AUSTIN, TX—The Knight First Amendment Institute at Columbia University filed suit today on behalf of the Coalition for Independent Technology Research asserting that Texas’s TikTok ban, initially imposed by Texas Governor Greg Abbott last year, violates the First Amendment. The ban requires all state agencies, including public universities, to bar employees from downloading or using TikTok on state-owned or -issued devices or networks, as well as on personal devices used to conduct state business. The lawsuit challenges the ban’s application to public university faculty, asserting that it compromises academic freedom and impedes vital research. 

“Banning public university faculty from studying and teaching with TikTok is not a sensible or constitutional response to concerns about data-collection and disinformation,” said Jameel Jaffer, executive director of the Knight First Amendment Institute. “Texas must pursue its objectives with tools that don’t impose such a heavy burden on First Amendment rights. Privacy legislation would be a good place to start.”

The Coalition for Independent Technology Research is a group of academics, journalists, civil society researchers, and community scientists that works to advance, defend, and sustain the right to study the impact of technology on society. The coalition’s members include professors at public universities in Texas whose research and teaching have been compromised by the ban.  

“Like it or not, TikTok is an immensely popular communications platform, and its policies and practices are influencing culture and politics around the world,” said Dave Karpf, a Coalition for Independent Technology Research board member and associate professor in the George Washington University School of Media and Public Affairs. “It’s important that scholars and researchers be able to study the platform and illuminate the risks associated with it. Ironically, Texas’s misguided ban is impeding our members from studying the very risks that Texas says it wants to address.”

Texas is not the only state to have enacted a TikTok ban of one kind or another. At least 35 states have banned TikTok on  state devices and networks. State university systems or universities in 20 states have banned TikTok on university devices, university networks, or both. Montana passed a ban in May 2023; two lawsuits have been filed challenging that law, one by TikTok and another by TikTok users.
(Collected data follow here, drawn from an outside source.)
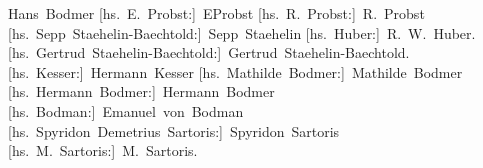 \begin{ledgroupsized}[t]{13cm}
           \pstart
           \spacefill\mbox{Hans Bodmer}\pend
           \pstart
           \spacefill\mbox{{[}hs. E. Probst:{]} EProbst}\pend
           \pstart
           \spacefill\mbox{{[}hs. R. Probst:{]} R. Probst}\pend
           \pstart
           \spacefill\mbox{{[}hs. Sepp Staehelin-Baechtold:{]} Sepp Staehelin}\pend
           \pstart
           \spacefill\mbox{{[}hs. Huber:{]} R. W. Huber.}\pend
           \pstart
           \spacefill\mbox{{[}hs. Gertrud Staehelin-Baechtold:{]} Gertrud Staehelin-Baechtold.}\pend
           \pstart
           \spacefill\mbox{{[}hs. Kesser:{]} Hermann Kesser}\pend
           \pstart
           \spacefill\mbox{{[}hs. Mathilde Bodmer:{]} Mathilde Bodmer}\pend
           \pstart
           \spacefill\mbox{{[}hs. Hermann Bodmer:{]} Hermann Bodmer}\pend
           \pstart
           \spacefill\mbox{{[}hs. Bodman:{]} Emanuel von Bodman}\pend
           \pstart
           \spacefill\mbox{{[}hs. Spyridon Demetrius Sartoris:{]} Spyridon Sartoris}\pend
           \pstart
           \spacefill\mbox{{[}hs. M. Sartoris:{]} M. Sartoris.}\pend
           
         
         \endnumbering{}\end{ledgroupsized}  \newcommand{\dateiname}{L01799}\newcommand{\titel}{Hermann Bodmer und andere an Arthur Schnitzler, 9. 11. 1908}\newcommand{\editorInnen}{Martin Anton Müller und Gerd-Hermann Susen}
The case filed today is notable in part because it concerns academic freedom, which Texas and a number of other states have been endeavoring to curtail in a variety of ways. For example, Texas has passed laws limiting tenure and banning diversity, equity, and inclusion programs at public universities, and is now considering a bill that would ban the teaching of critical race theory on public college campuses. The question of what protections the First Amendment affords to public university faculty is one the Supreme Court has not fully resolved.

“Texas’s TikTok ban is an assault on academic freedom, which is the lifeblood of every university and a central concern of the First Amendment,” said Ramya Krishnan, a senior staff attorney at the Knight First Amendment Institute. “The court should make clear that Texas can’t shut down an important avenue of teaching and research at its public universities when there are far less intrusive measures that would secure its aims.”

Read today’s complaint here.

In addition to Jaffer and Krishnan, lawyers on the case include Stacy Livingston of the Knight Institute and Peter Steffensen of the First Amendment Clinic at SMU Dedman School of Law.